И это побудило Йеля пойти на парад самому.
В одиннадцать зазвонил телефон, и Йель, взяв трубку, ответил как обычно: «резиденция Шарпов», хотя Шарпам еще никто ни разу не звонил.
Он услышал тихое, ленивое ворчание отца, который позвонил спросить, как его дела. Йелю представилась недовольная сиделка, которая просовывает голову в комнату, желая убедиться, не нужно ли поменять утку.
– Я в порядке, – сказал Йель. – Все отлично.

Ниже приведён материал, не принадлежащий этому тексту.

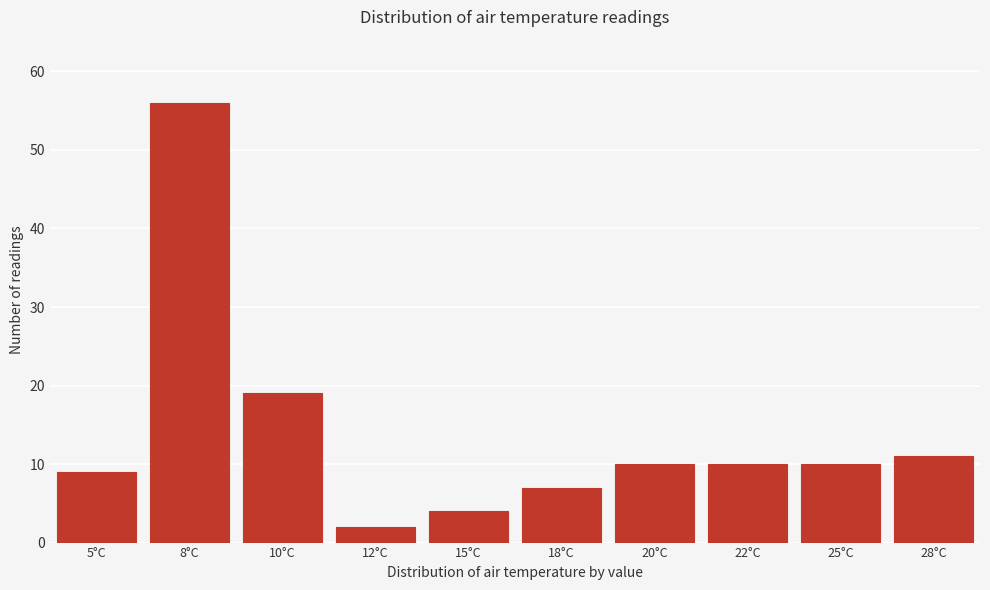

Reading right to left, what are all the values shown in this chart?

28°C=11	25°C=10	22°C=10	20°C=10	18°C=7	15°C=4	12°C=2	10°C=19	8°C=56	5°C=9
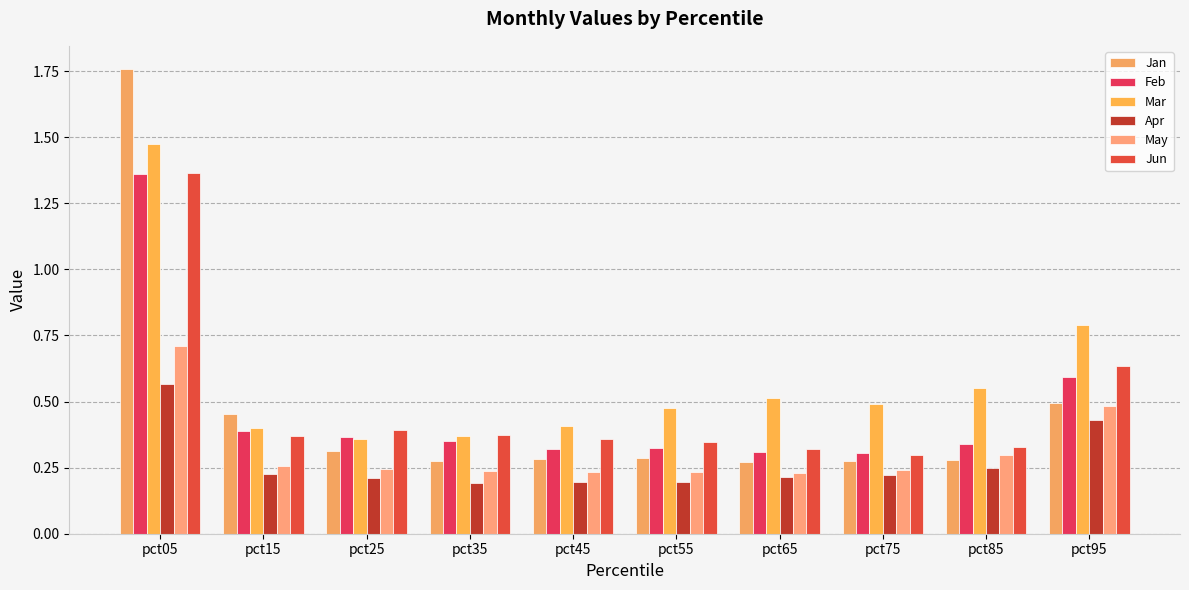

Which series has the largest range (max minus min)?

Jan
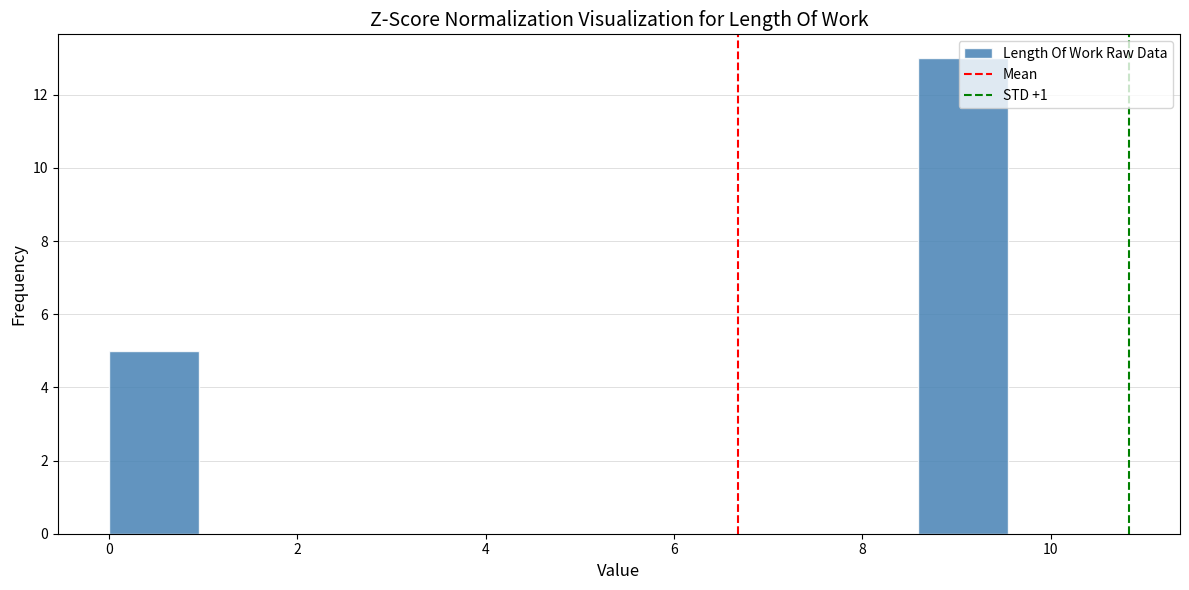

Reading left to right, list every bar in this chart as the range it spans on the x-axis followed by its height. Neither the bar edges nor the heights are printed on the chart, so give them approximately, as read against the axes.

0.0 to 1.0: 5
1.0 to 2.0: 0
2.0 to 2.8: 0
2.8 to 3.8: 0
3.8 to 4.8: 0
4.8 to 5.8: 0
5.8 to 6.6: 0
6.6 to 7.6: 0
7.6 to 8.6: 0
8.6 to 9.6: 13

– Я тут сижу один, решаю кроссворд.
– Окей.
– Я буду… э… буду тебе признателен, если назовешь мне слово из шести букв, синоним «участливый». Я тут столько просидел, думая, что написано «счастливый», но нет, это «участливый».
Отец Йеля говорил ужасно медленно, эта особенность бесила его в подростковые годы.
– Ничего не приходит в голову.
– Чем ты занят в эти дни?
Вопрос был не из легких. Йель не говорил отцу о разрыве с Чарли, просто сказал, что переехал. Он до сих пор не признался ему, что ушел прошлым летом из Художественного института; отец даже что-то слышал о ХИЧ и испытывал что-то вроде гордости за сына, хотя он, несомненно, слышал и о Северо-Западном, но Йель решил не посвящать его в подробности.
Он мог бы поговорить с ним об игре «Кабсов», но вместо этого сказал:
– Я собираюсь на парад.
Теперь, когда отцовский голос закрадывался ему в правое ухо, он почувствовал, что, пойдя на игру, он бы запятнал себя отцовским одобрением, так что он решил идти на парад.
– Какой еще парад?
– Настоящий гей-парад, пап. Большой гей-парад.
Повисшая тишина сочилась сарказмом.
– Так что я как бы должен бежать, – сказал Йель.
Он думал, что отец повесит трубку, как он того хотел, но отец сказал:
– Слушай, ты следишь за новостями об этой болезни?
Йель непроизвольно подошел с трубкой к окну, чтобы обменяться скептическим взглядом со своим отражением.
– Нет, пап, не слежу. Что еще за болезнь такая?
– Это… ты со мной иронизируешь? Никогда не понимаю, шутишь ты или нет.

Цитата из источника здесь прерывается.